[[ INFORMATION SUPPLIED, beginning ]]

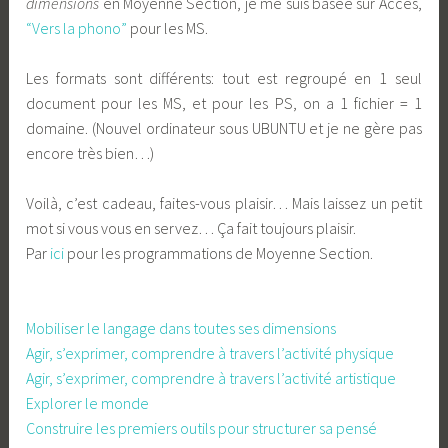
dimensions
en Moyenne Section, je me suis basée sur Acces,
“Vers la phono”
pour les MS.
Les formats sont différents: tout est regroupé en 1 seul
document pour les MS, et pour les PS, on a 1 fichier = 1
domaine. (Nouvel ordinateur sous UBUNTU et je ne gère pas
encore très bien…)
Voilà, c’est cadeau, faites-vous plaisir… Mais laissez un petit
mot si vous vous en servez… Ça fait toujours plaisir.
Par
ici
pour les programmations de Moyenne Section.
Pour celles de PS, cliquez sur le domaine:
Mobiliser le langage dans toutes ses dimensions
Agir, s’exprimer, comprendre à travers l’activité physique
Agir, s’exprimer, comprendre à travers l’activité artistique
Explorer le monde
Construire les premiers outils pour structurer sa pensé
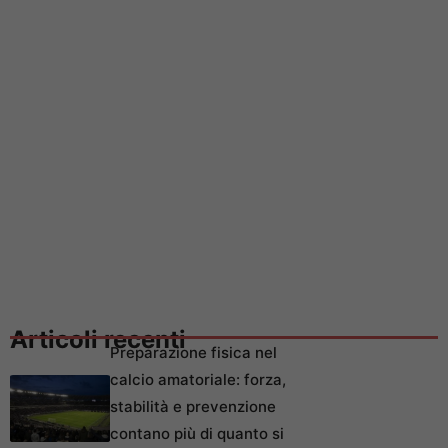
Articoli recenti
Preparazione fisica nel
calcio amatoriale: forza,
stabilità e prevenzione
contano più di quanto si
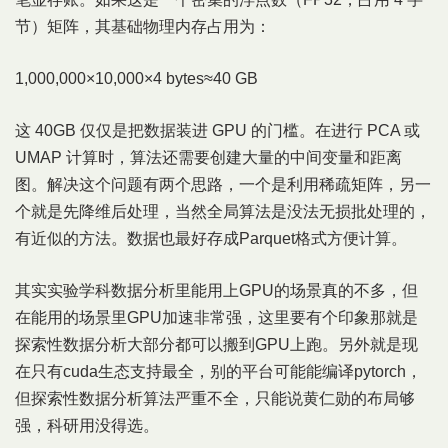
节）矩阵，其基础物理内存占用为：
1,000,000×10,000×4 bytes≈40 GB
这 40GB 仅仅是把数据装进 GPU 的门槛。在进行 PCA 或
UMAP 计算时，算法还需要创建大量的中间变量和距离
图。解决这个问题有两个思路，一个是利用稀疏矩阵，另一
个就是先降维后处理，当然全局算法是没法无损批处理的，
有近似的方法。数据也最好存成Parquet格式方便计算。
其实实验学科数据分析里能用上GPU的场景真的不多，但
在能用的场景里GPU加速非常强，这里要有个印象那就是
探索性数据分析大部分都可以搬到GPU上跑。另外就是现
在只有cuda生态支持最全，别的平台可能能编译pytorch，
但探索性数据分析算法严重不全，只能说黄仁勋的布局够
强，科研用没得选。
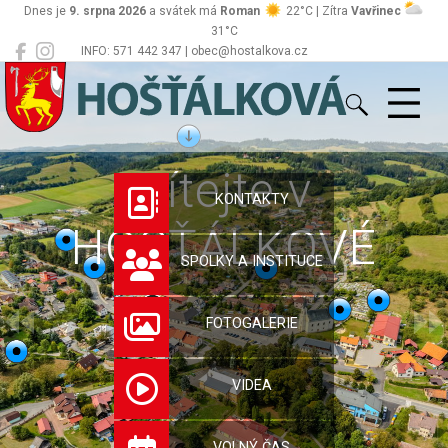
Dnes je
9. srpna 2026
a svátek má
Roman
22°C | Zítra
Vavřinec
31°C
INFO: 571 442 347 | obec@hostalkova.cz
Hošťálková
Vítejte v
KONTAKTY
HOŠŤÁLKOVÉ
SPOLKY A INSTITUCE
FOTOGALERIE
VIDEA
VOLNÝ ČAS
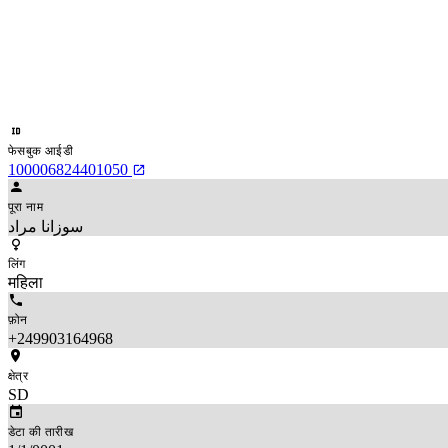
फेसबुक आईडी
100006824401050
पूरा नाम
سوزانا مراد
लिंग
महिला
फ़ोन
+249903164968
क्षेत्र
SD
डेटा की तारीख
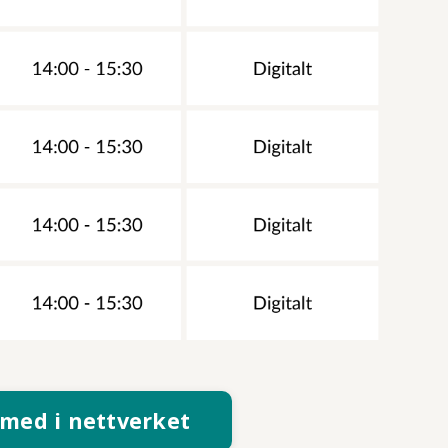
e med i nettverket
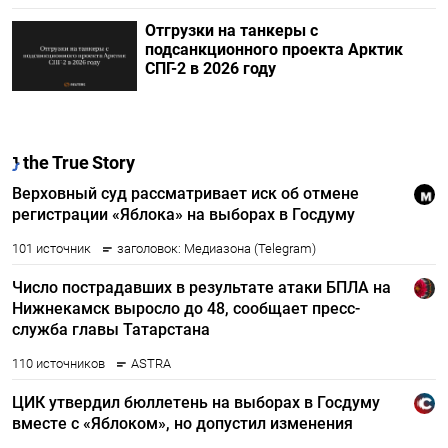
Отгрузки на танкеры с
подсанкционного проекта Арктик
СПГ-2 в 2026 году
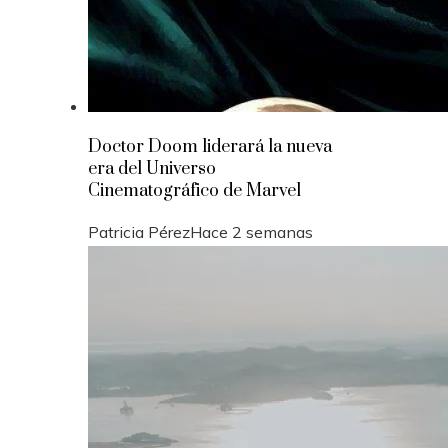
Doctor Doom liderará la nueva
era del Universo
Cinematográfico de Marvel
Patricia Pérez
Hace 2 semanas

[[ INFORMATION SUPPLIED, end ]]

### [WHAT YOU ARE ASKED TO DO]
From the opening line of the entries above to the line that holds "探索性数据分析大部分都可以搬到GPU上跑。另外就是现", inclusive, reproduce each line exactly and omit any picture.

### [SOLUTION]
dimensions
en Moyenne Section, je me suis basée sur Acces,
“Vers la phono”
pour les MS.
Les formats sont différents: tout est regroupé en 1 seul
document pour les MS, et pour les PS, on a 1 fichier = 1
domaine. (Nouvel ordinateur sous UBUNTU et je ne gère pas
encore très bien…)
Voilà, c’est cadeau, faites-vous plaisir… Mais laissez un petit
mot si vous vous en servez… Ça fait toujours plaisir.
Par
ici
pour les programmations de Moyenne Section.
Pour celles de PS, cliquez sur le domaine:
Mobiliser le langage dans toutes ses dimensions
Agir, s’exprimer, comprendre à travers l’activité physique
Agir, s’exprimer, comprendre à travers l’activité artistique
Explorer le monde
Construire les premiers outils pour structurer sa pensé
Articoli recenti
Preparazione fisica nel
calcio amatoriale: forza,
stabilità e prevenzione
contano più di quanto si
节）矩阵，其基础物理内存占用为：
1,000,000×10,000×4 bytes≈40 GB
这 40GB 仅仅是把数据装进 GPU 的门槛。在进行 PCA 或
UMAP 计算时，算法还需要创建大量的中间变量和距离
图。解决这个问题有两个思路，一个是利用稀疏矩阵，另一
个就是先降维后处理，当然全局算法是没法无损批处理的，
有近似的方法。数据也最好存成Parquet格式方便计算。
其实实验学科数据分析里能用上GPU的场景真的不多，但
在能用的场景里GPU加速非常强，这里要有个印象那就是
探索性数据分析大部分都可以搬到GPU上跑。另外就是现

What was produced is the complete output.